In this work we study QSO absorption systems associated with intervenient galaxies. The physical conditions in these systems are modelled through a photoionization code coupled to a statistical balance code of atomic levels.
    The latter was designed with a very flexible structure in order to allow it to be used in different applications, such as the calculation of emissivity ratios of collisionally excited lines, or also radiative cooling functions. As a first step, we have obtained population ratios of the fine-structure levels of O0 and Fe+, complementing the work carried out earlier with the ions C0, C+ and Si+.
    The photoionization code employed was Aangaba, for which it was made a revision of the atomic data in order to incorporate recent advances in the atomic database available in the literature. In order to enable the calculation of the ionization equilibrium of all elements from H to Zn, we have made a compilation of charge exchange (with hydrogen and helium) and collisional ionization rates. We have also attempted to obtain a self-consistent dataset of photoionization cross sections and recombination rates. We have found that such a dataset is not available in the literature, and, even for the ions of the most abundant elements, for which there are sofisticated R-matrix calculations available, the data suffer from a serious shortcoming related to the resolution of the ressonances in the cross sections.
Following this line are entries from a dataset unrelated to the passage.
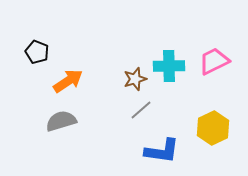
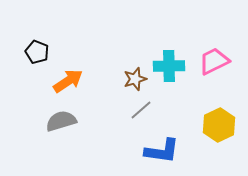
yellow hexagon: moved 6 px right, 3 px up
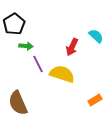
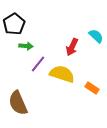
purple line: rotated 66 degrees clockwise
orange rectangle: moved 3 px left, 12 px up; rotated 64 degrees clockwise
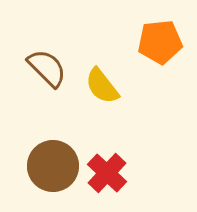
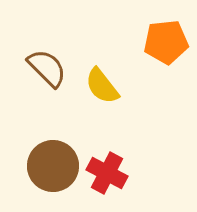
orange pentagon: moved 6 px right
red cross: rotated 15 degrees counterclockwise
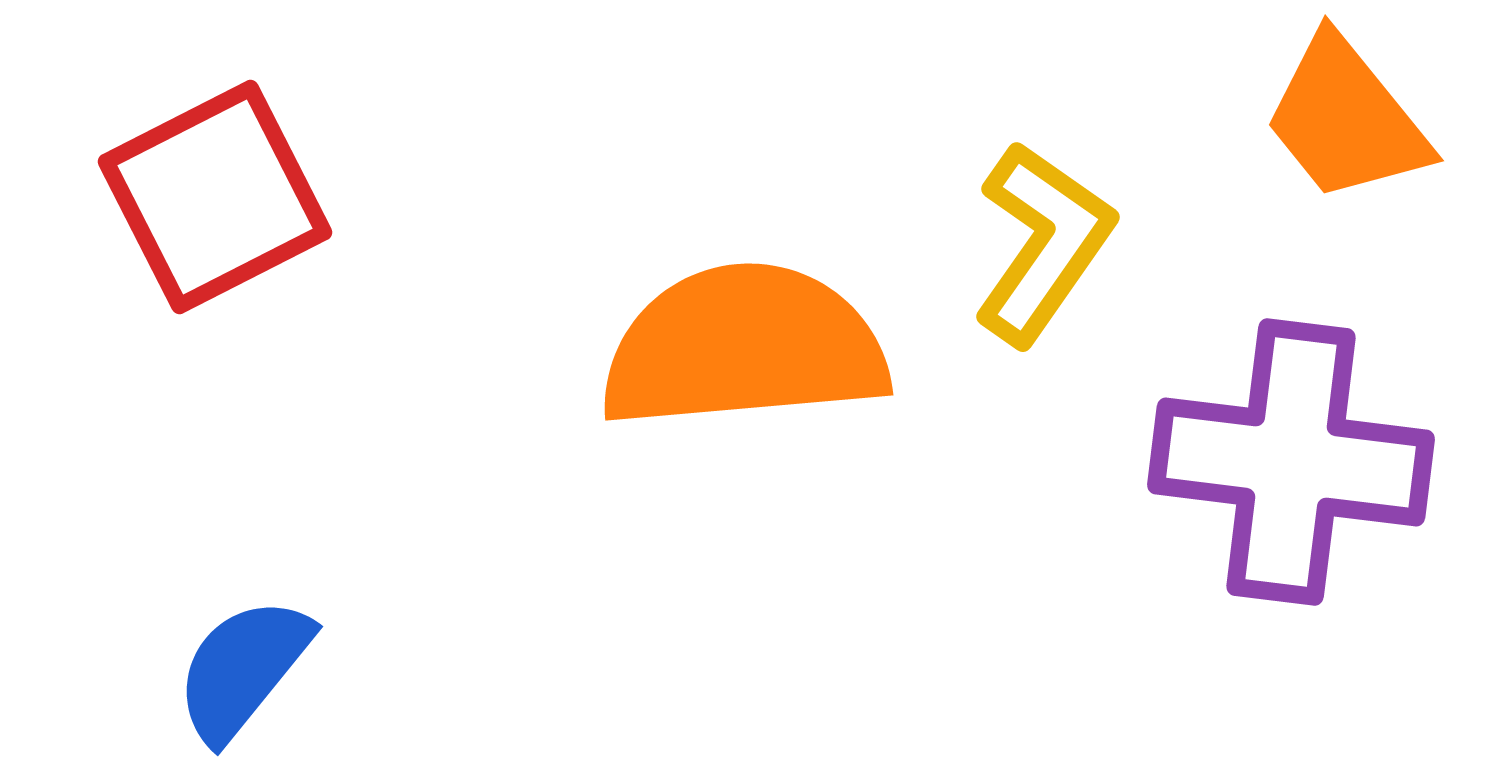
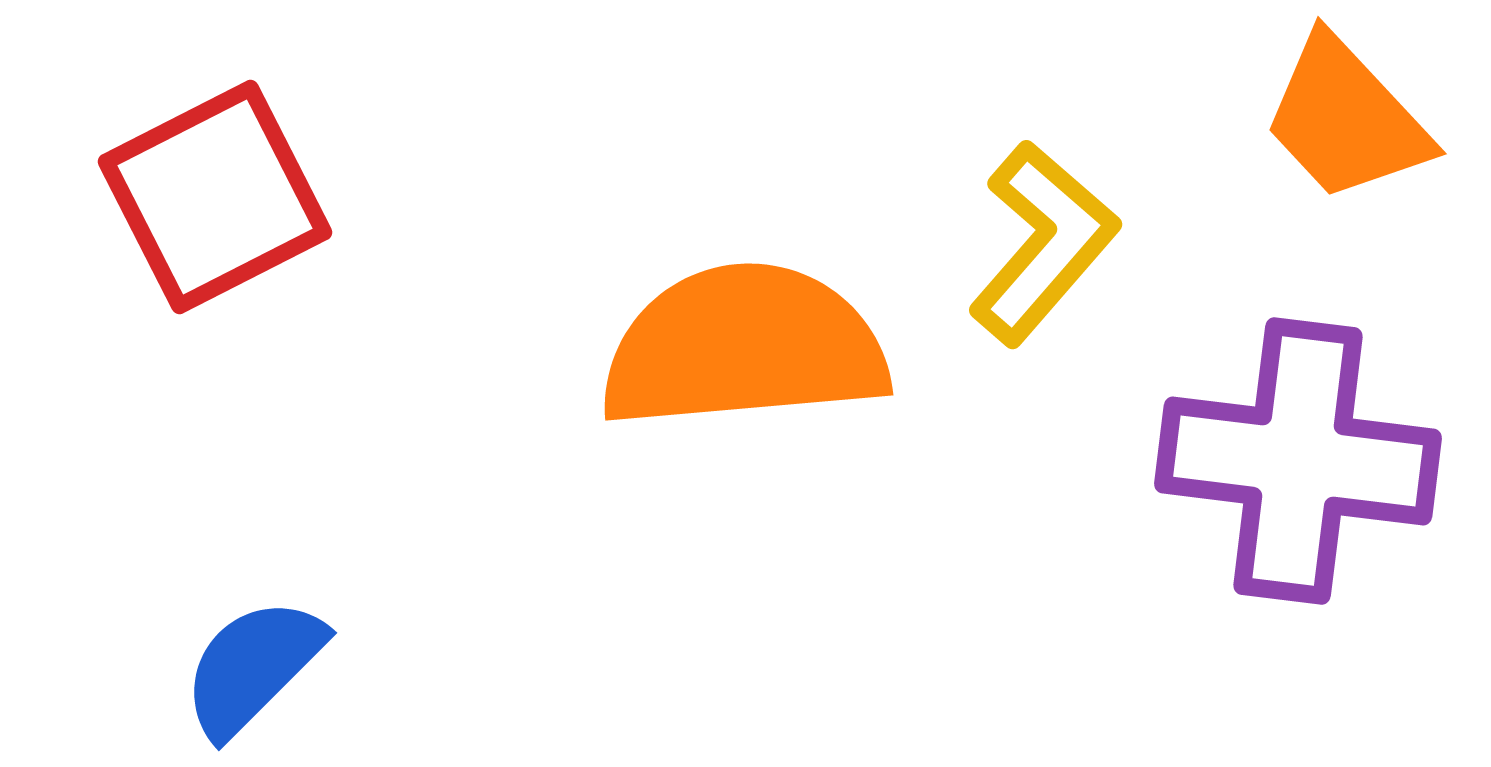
orange trapezoid: rotated 4 degrees counterclockwise
yellow L-shape: rotated 6 degrees clockwise
purple cross: moved 7 px right, 1 px up
blue semicircle: moved 10 px right, 2 px up; rotated 6 degrees clockwise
    In order to facilitate future upgrades, and allow its widespread adoption by other authors in different astrophysical applications, we have designed a simple and flexible structure to this new atomic database. To design its software infrastructure, we have made use of modern programming tools: object-oriented programming and UML.
    As most astronomical applications are written in Fortran, inclusive Aangaba, this was the language of choice to implement the atomic database. At this point we have spotted some difficulties related to the implementation of object-oriented concepts in Fortran. We also point out that the new language standard currently being voted will not incorporate direct support to object-oriented programming in a fully satisfactory way. In this work we were able to overcome these difficulties.
    Finally, both codes above were incorporated to the photoionization code Aangaba, and as a first application we present a grid of models for the analysis of column density ratios of fine-structure levels derived in Lyman-Limit systems. These line ratios may provide fundamental clues to pin down the nature of the ionization source in these systems.